◆ TASK BRIEF: Gather every line in the data that contains the word "birželio". Matching is case-sensitive.

◆ DATA EXTRACT:
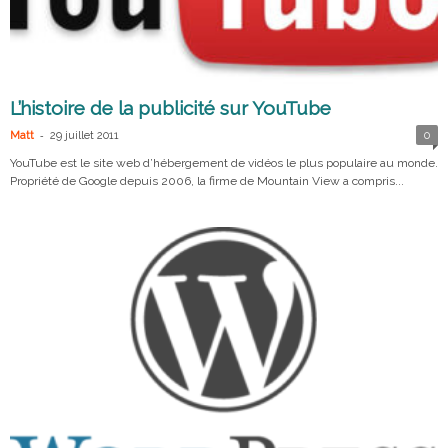
L’histoire de la publicité sur YouTube
-
Matt
29 juillet 2011
0
YouTube est le site web d’hébergement de vidéos le plus populaire au monde.
Propriété de Google depuis 2006, la firme de Mountain View a compris...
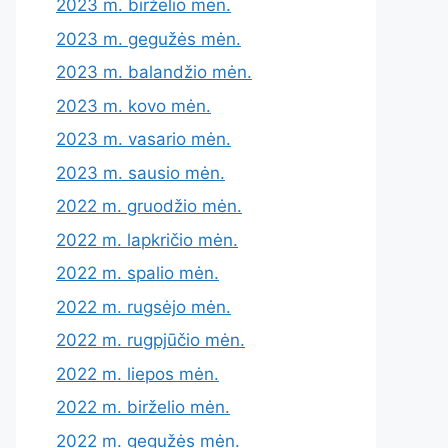
2023 m. birželio mėn.
2023 m. gegužės mėn.
2023 m. balandžio mėn.
2023 m. kovo mėn.
2023 m. vasario mėn.
2023 m. sausio mėn.
2022 m. gruodžio mėn.
2022 m. lapkričio mėn.
2022 m. spalio mėn.
2022 m. rugsėjo mėn.
2022 m. rugpjūčio mėn.
2022 m. liepos mėn.
2022 m. birželio mėn.
2022 m. gegužės mėn.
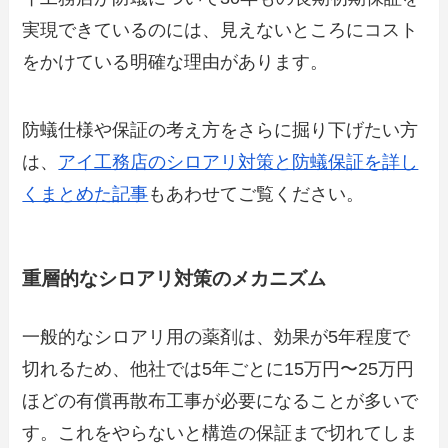
実現できているのには、見えないところにコスト
をかけている明確な理由があります。
防蟻仕様や保証の考え方をさらに掘り下げたい方
は、
アイ工務店のシロアリ対策と防蟻保証を詳し
くまとめた記事
もあわせてご覧ください。
重層的なシロアリ対策のメカニズム
一般的なシロアリ用の薬剤は、効果が5年程度で
切れるため、他社では5年ごとに15万円〜25万円
ほどの有償再散布工事が必要になることが多いで
す。これをやらないと構造の保証まで切れてしま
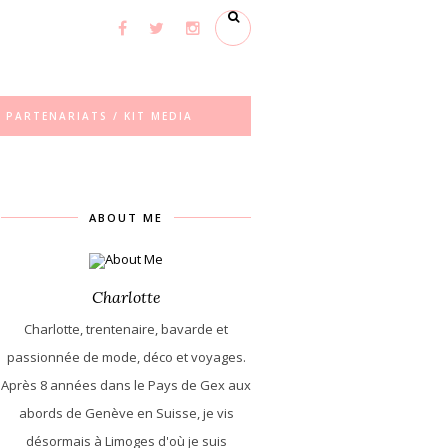
PARTENARIATS / KIT MEDIA
ABOUT ME
Charlotte
Charlotte, trentenaire, bavarde et
passionnée de mode, déco et voyages.
Après 8 années dans le Pays de Gex aux
abords de Genève en Suisse, je vis
désormais à Limoges d'où je suis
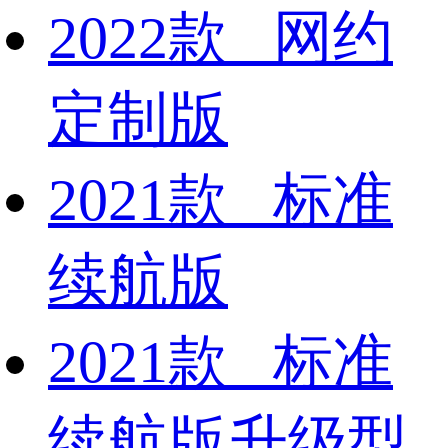
2022款 网约
定制版
2021款 标准
续航版
2021款 标准
续航版升级型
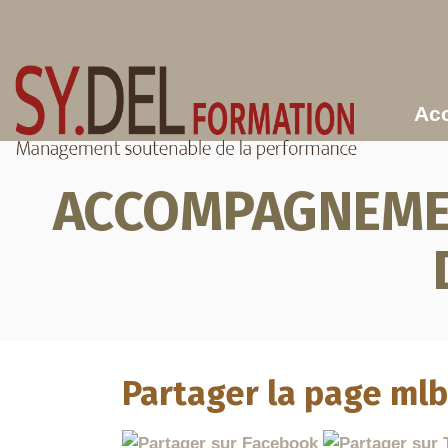
Aller au contenu principal
Acc
ACCOMPAGNEMEN
Partager la page ml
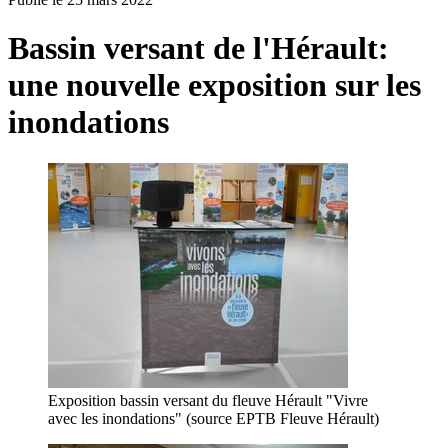
Bassin versant de l'Hérault:
une nouvelle exposition sur les
inondations
Exposition bassin versant du fleuve Hérault "Vivre
avec les inondations" (source EPTB Fleuve Hérault)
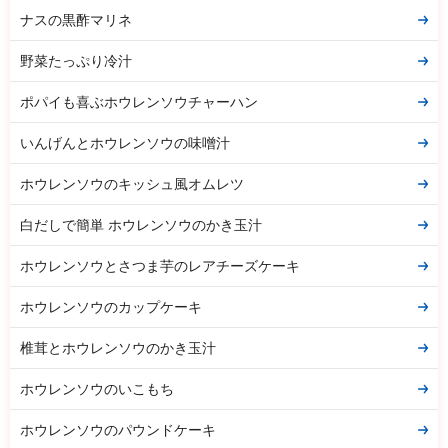
ナスの黒酢マリネ
野菜たっぷり冷汁
ポパイも喜ぶホウレンソウチャーハン
いんげんとホウレンソウの味噌汁
ホウレンソウのキッシュ風オムレツ
白だしで簡単 ホウレンソウのかき玉汁
ホウレンソウとさつま芋のレアチーズケーキ
ホウレンソウのカップケーキ
椎茸とホウレンソウのかき玉汁
ホウレンソウのいこもち
ホウレンソウのパウンドケーキ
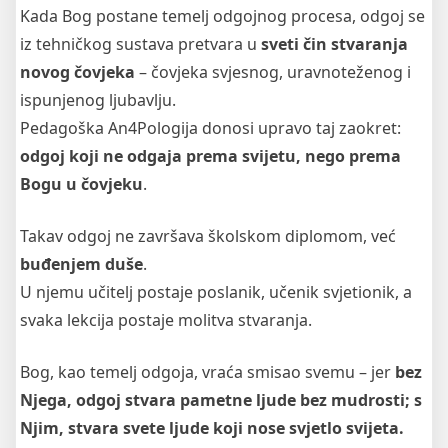
Kada Bog postane temelj odgojnog procesa, odgoj se
iz tehničkog sustava pretvara u
sveti čin stvaranja
novog čovjeka
– čovjeka svjesnog, uravnoteženog i
ispunjenog ljubavlju.
Pedagoška An4Pologija donosi upravo taj zaokret:
odgoj koji ne odgaja prema svijetu, nego prema
Bogu u čovjeku
.
Takav odgoj ne završava školskom diplomom, već
buđenjem duše
.
U njemu učitelj postaje poslanik, učenik svjetionik, a
svaka lekcija postaje molitva stvaranja.
Bog, kao temelj odgoja, vraća smisao svemu – jer
bez
Njega, odgoj stvara pametne ljude bez mudrosti; s
Njim, stvara svete ljude koji nose svjetlo svijeta.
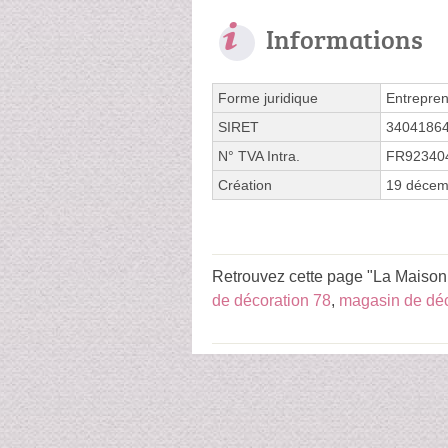
Informations
Forme juridique
Entrepren
SIRET
3404186
N° TVA Intra.
FR92340
Création
19 décem
Retrouvez cette page "La Maison 
de décoration 78
,
magasin de déc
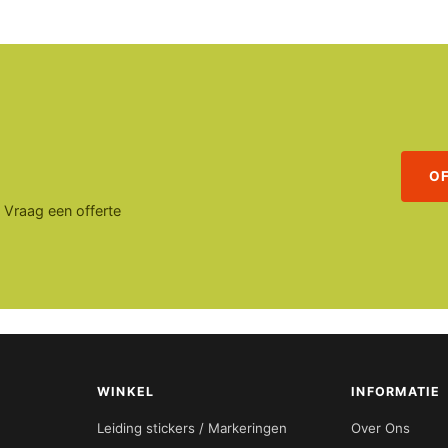
O
. Vraag een offerte
WINKEL
INFORMATIE
Leiding stickers / Markeringen
Over Ons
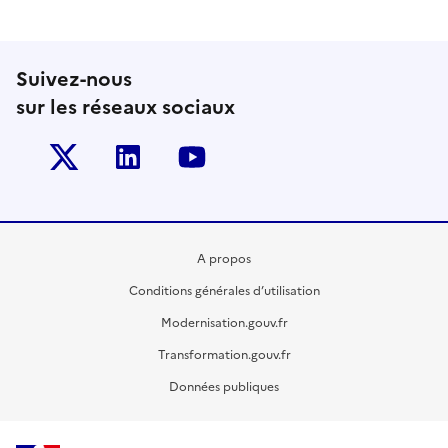
Suivez-nous
sur les réseaux sociaux
Twitter-x
Linkedin
Youtube
A propos
Conditions générales d’utilisation
Modernisation.gouv.fr
Transformation.gouv.fr
Données publiques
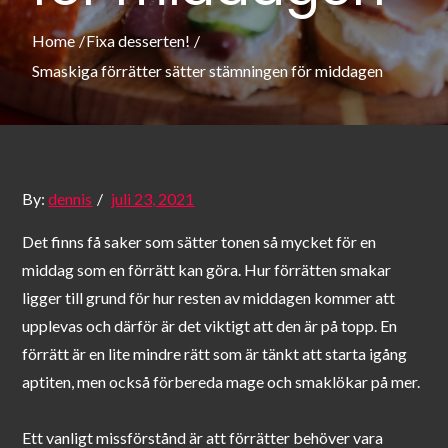
Home
Fixa desserten!
Smaskiga förrätter sätter stämningen för middagen
Posted
By:
dennis
juli 23, 2021
on
Det finns få saker som sätter tonen så mycket för en
middag som en förrätt kan göra. Hur förrätten smakar
ligger till grund för hur resten av middagen kommer att
upplevas och därför är det viktigt att den är på topp. En
förrätt är en lite mindre rätt som är tänkt att starta igång
aptiten, men också förbereda mage och smaklökar på mer.
Ett vanligt missförstånd är att förrätter behöver vara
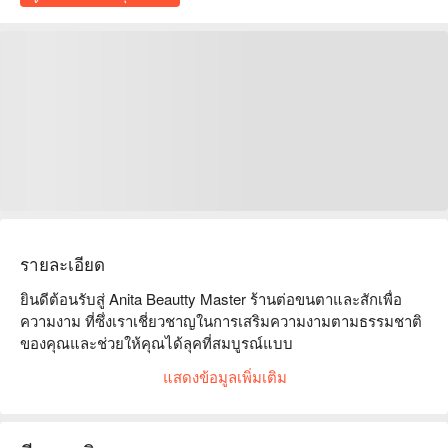
รายละเอียด
ยินดีต้อนรับสู่ Anita Beautty Master ร้านต่อขนตาและสักเพื่อ
ความงาม ที่ซึ่งเราเชี่ยวชาญในการเสริมความงามตามธรรมชาติ
ของคุณและช่วยให้คุณได้ลุคที่สมบูรณ์แบบ

ที่ร้านของเรา เรานำเสนอบริการระดับมืออาชีพมากมายที่
แสดงข้อมูลเพิ่มเติม
ออกแบบมาเพื่อเสริมดวงตาและกำหนดลักษณะใบหน้าของคุณ 
ด้วยช่างเทคนิคที่มีทักษะและประสบการณ์สูงของเราทุ่มเทเพื่อให้
ผลลัพธ์ที่ยอดเยี่ยมแก่คุณ
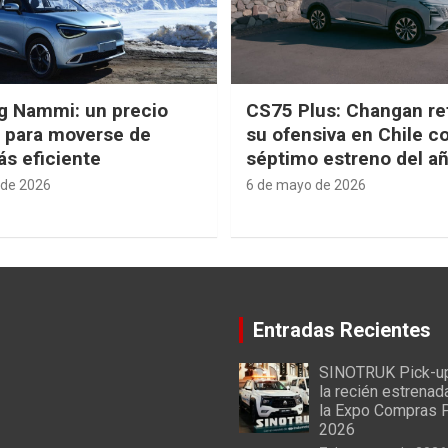
g Nammi: un precio
CS75 Plus: Changan re
e para moverse de
su ofensiva en Chile c
s eficiente
séptimo estreno del a
 de 2026
6 de mayo de 2026
Entradas Recientes
SINOTRUK Pick-u
la recién estrenad
la Expo Compras 
2026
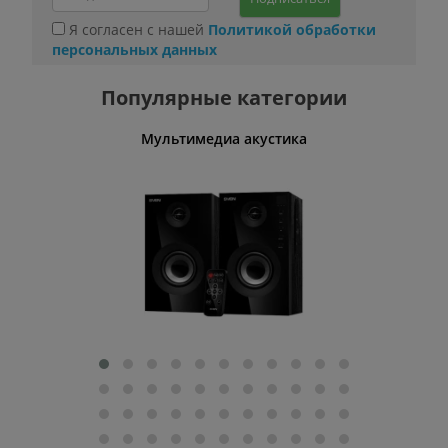
Я согласен с нашей
Политикой обработки
персональных данных
Популярные категории
Мультимедиа акустика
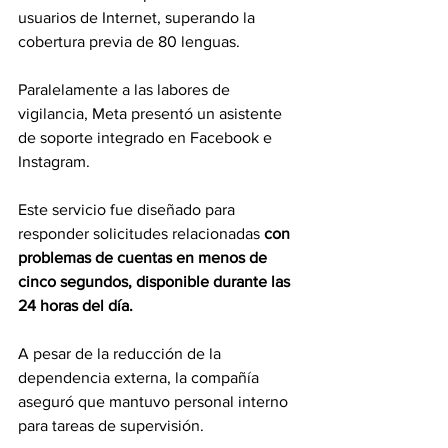
usuarios de Internet, superando la 
cobertura previa de 80 lenguas.
Paralelamente a las labores de 
vigilancia, Meta presentó un asistente 
de soporte integrado en Facebook e 
Instagram.
Este servicio fue diseñado para 
responder solicitudes relacionadas 
con 
problemas de cuentas en menos de 
cinco segundos, disponible durante las 
24 horas del día.
A pesar de la reducción de la 
dependencia externa, la compañía 
aseguró que mantuvo personal interno 
para tareas de supervisión.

◆ COMPLETED EXERCISE:
2023 m. birželio mėn.
2022 m. birželio mėn.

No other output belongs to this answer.